『ガンダム』界、特に平成以降の作品に数多く登場する「光の翼」。その元祖となるのが『機動戦士Vガンダム』に登場する「V2ガンダム」に搭載された「ミノフスキー・ドライブ・ユニット」から放出される余剰エネルギーだ。ミノフスキー・ドライブとはどのような技術なのか紹介する。
■宇宙世紀最強MSの根幹をなす技術「ミノフスキー・ドライブ」
1.基本性能と開発史
『ガンダム』の世界にはミノフスキー粒子が存在しており、1年戦争時代からこれがミノフスキー物理学として、ガンダム界の根本的な理論を形成している。レーダーを無効化するなどの効果から、ホワイトベースのような戦艦が大気圏内でも飛行できたのはミノフスキー粒子の効果である。
「ミノフスキー・クラフト」と呼ばれる大型の装置を用いて、ミノフスキー粒子に電力を与えることで、力場を生成する。ホワイトベースなどの戦艦クラスであれば、ミノフスキークラフトが搭載可能であり、その効果で宙に浮かんでいられるのである。当然ながら浮かんでいるだけなので、そこから動くには推進機から推進力を得る必要がある。
その技術のダウンサイジングを行い、MSに搭載したものが「ミノスキー・フライト」と呼ばれる技術だ。

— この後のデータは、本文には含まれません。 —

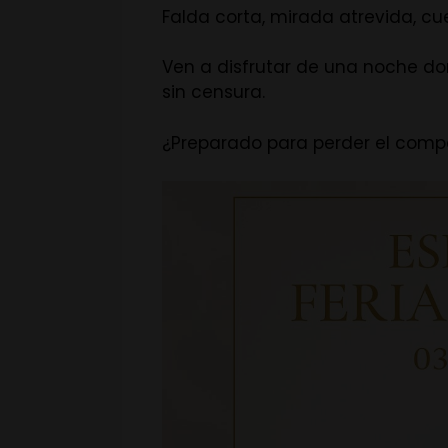
Falda corta, mirada atrevida, cu
Ven a disfrutar de una noche dond
sin censura.
¿Preparado para perder el compá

30m級の「クスィーガンダム」に搭載されたものからなのか、15m級の「Vガンダム」に搭載されたものをそう呼ぶのかは、媒体によって設定が異なる。
これらのミノフスキー物理学から生まれた「浮遊」のための技術は、推進剤を使用する推進機とセットでの使用が前提であり、これが継戦能力に直結していた。しかし宇宙世紀がたどり着いた結論「ミノフスキー・ドライブ」は、ついに推進剤を必要とせずMSを飛翔させることに成功した。ドライブのユニット内にミノフスキー粒子を高圧縮し、任意方向に開放する事で、その反発によって推進力を得る事が可能とされる。そこから得られる大推力はカタログスペックで「測定不能」となり、亜光速まで加速が可能とされている。
2.ミノフスキー・ドライブ・ユニットのもたらすもの
ミノフスキー・ドライブが搭載されたMSにもたらすもの、まずは前述の通り破格の大推力だろう。劇中でもV2ガンダムは大気圏を突破寸前まで達成しており、大気圏突入を行ったMSは多数存在するが、単体での大気圏突破はほとんど前例がない。
また推進剤を必要としないことで、継戦能力が大幅に向上する。また軽量化により得られたペイロードを自由に使うことができ、「V2アサルトバスター」というフルアーマー形態になっても、追加の推進機を必要としないという破格の性能をもっている。
さらにこれがおそらくV2ガンダムを宇宙世紀最強と呼ばせる理由だが、慣性緩和機能が付けられており、最大20Gまで軽減が可能となっている。よって劇中でもみせた直角の軌道や、予備動作なしでの急停止ができる、「Vの字の残像を残して消えた」とまで見える戦闘軌道が可能となったのだ。
3.ミノフスキー・ドライブ搭載機
MSの最大の武器が機動性であることを表したミノフスキー・ドライブ。しかしこの技術はV2ガンダムに搭載されたものでも未完成品であり、それゆえ余剰エネルギーである「光の翼」が発生する。主なミノフスキー・ドライブ搭載機としては、以下のものが挙げられる。
・V2ガンダム(ミノフスキー・ドライブは未完成品)
・ザンスパイン(V2ガンダムと同程度の完成度と考えられる)
・ファントム(V2ガンダムの50%程度の完成度)
・ノエル・レイス(V2ガンダムの85%程度の完成度)
こうしてみてもV2ガンダムのものが最高完成度であることが分かり、その後の時代ではMS開発は衰退しているため、ロストテクノロジーとなりつつある。
■まとめ
『ガンダム』における光の翼の元祖であり、宇宙世紀最強の声も多いV2ガンダムの根幹をなす技術『ミノフスキー・ドライブ・ユニット』を深掘りして紹介した。1年戦争時から類似の技術は存在し、MSの開発が進むとともに推進機の開発も進められ完成したもので、宇宙世紀がたどりついた到着点ではあるだろう。それだけに本当の完成をみることが未だできていないのは寂しくもあり、ユニコーンガンダムなど別ベクトルでの最強クラス機体がいても、V2ガンダムが宇宙世紀最強であってほしいと思うのは筆者だけだろうか。